What bugged Samuels the most was the collapse all over the place of external arbiters and hierarchies and codes, replaced by a giant finger on the scales, ostensibly to make up for something that someone else did, but he didn’t do. The effort to rebalance the scales was not a moral choice, but an aesthetic one. Nothing great in American culture ever came from that kind of bean-counting and score-settling stupidity, while everything great in American culture—including jazz, and Robert Lowell’s poetry, and Kanye West—came from the opposite approach, which celebrated the techniques of appropriation and imposture and outright theft. It’s what Lin-Manuel Miranda had done, being neither a black hip-hop star of the 1990s nor a white American, but a Puerto Rican kid whose father was a political consultant for Ed Koch. The playwright’s sly brilliance wasn’t inherent only in the idea for the musical or the score, Samuels saw, but in the way he wrapped the truly subversive idea of the old-fashioned American aesthetics of the self-made self in clothing fashionable enough to win the hearts and minds of the Twits. The genius of Hamilton wasn’t in the singing or dancing, or in the score, but in daring to make the argument for the true American culture, the culture of wild hybridity, and using PC tropes, including his own skin-tone, to pull it off.
It was an argument that Obama clearly understood and whose optics he sought to appropriate, and yet it was the opposite of the way the President argued and governed, and, in the deepest sense, the opposite of what he believed about himself, and more importantly, what he believed about America. What Obama had actually embraced was a mix of rationalism and essentialism, which read at times like a lonely, toxic strain of American narcissism in which he, and he alone, was a superior being—a failure of imagination that connected him more to the Puritans than to the Founding Fathers.

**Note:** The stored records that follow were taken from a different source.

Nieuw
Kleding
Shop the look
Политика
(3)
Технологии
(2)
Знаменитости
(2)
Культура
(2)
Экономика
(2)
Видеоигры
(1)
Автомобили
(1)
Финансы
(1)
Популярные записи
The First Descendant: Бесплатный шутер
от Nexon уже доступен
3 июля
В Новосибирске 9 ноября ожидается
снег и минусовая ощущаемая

Samuels had always found all kinds of essentialism to be corrosive to art, and corrosive to the human spirit, and to the core of the promise that America made to the world, which is that it was possible to live in the future rather than in the past, and that anyone who was willing to take that leap could be an American.

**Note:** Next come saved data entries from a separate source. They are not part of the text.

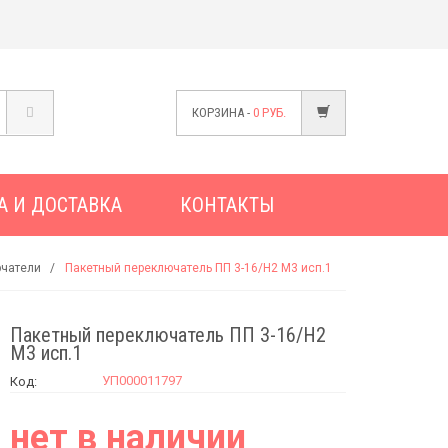
КОРЗИНА -
0
РУБ.
А И ДОСТАВКА
КОНТАКТЫ
ючатели
Пакетный переключатель ПП 3-16/Н2 М3 исп.1
Пакетный переключатель ПП 3-16/Н2
М3 исп.1
УП000011797
Код:
нет в наличии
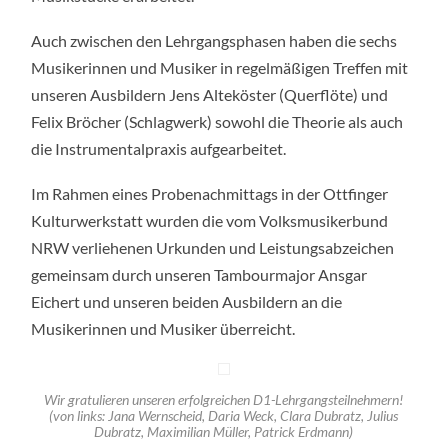
Auch zwischen den Lehrgangsphasen haben die sechs
Musikerinnen und Musiker in regelmäßigen Treffen mit
unseren Ausbildern Jens Alteköster (Querflöte) und
Felix Bröcher (Schlagwerk) sowohl die Theorie als auch
die Instrumentalpraxis aufgearbeitet.
Im Rahmen eines Probenachmittags in der Ottfinger
Kulturwerkstatt wurden die vom Volksmusikerbund
NRW verliehenen Urkunden und Leistungsabzeichen
gemeinsam durch unseren Tambourmajor Ansgar
Eichert und unseren beiden Ausbildern an die
Musikerinnen und Musiker überreicht.
Wir gratulieren unseren erfolgreichen D1-Lehrgangsteilnehmern!
(von links: Jana Wernscheid, Daria Weck, Clara Dubratz, Julius
Dubratz, Maximilian Müller, Patrick Erdmann)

America needed someone to start talking about the future and realizing your dreams and all the things that made us equal and also different from everyone else on the planet. Obama wanted to be that person, perhaps, but he failed, because, in his heart, he didn’t actually believe in that America. He was also vain, as all men are, which is why Alexander Hamilton and his friends had created a government of laws rather than men. But clearly some sort of update was needed. What everyone seemed to agree on now was that the marvelous clockwork they created was broken—and once broken, it was hard to say in what manner it might be repaired, or to what end, or how, or why, or by whom.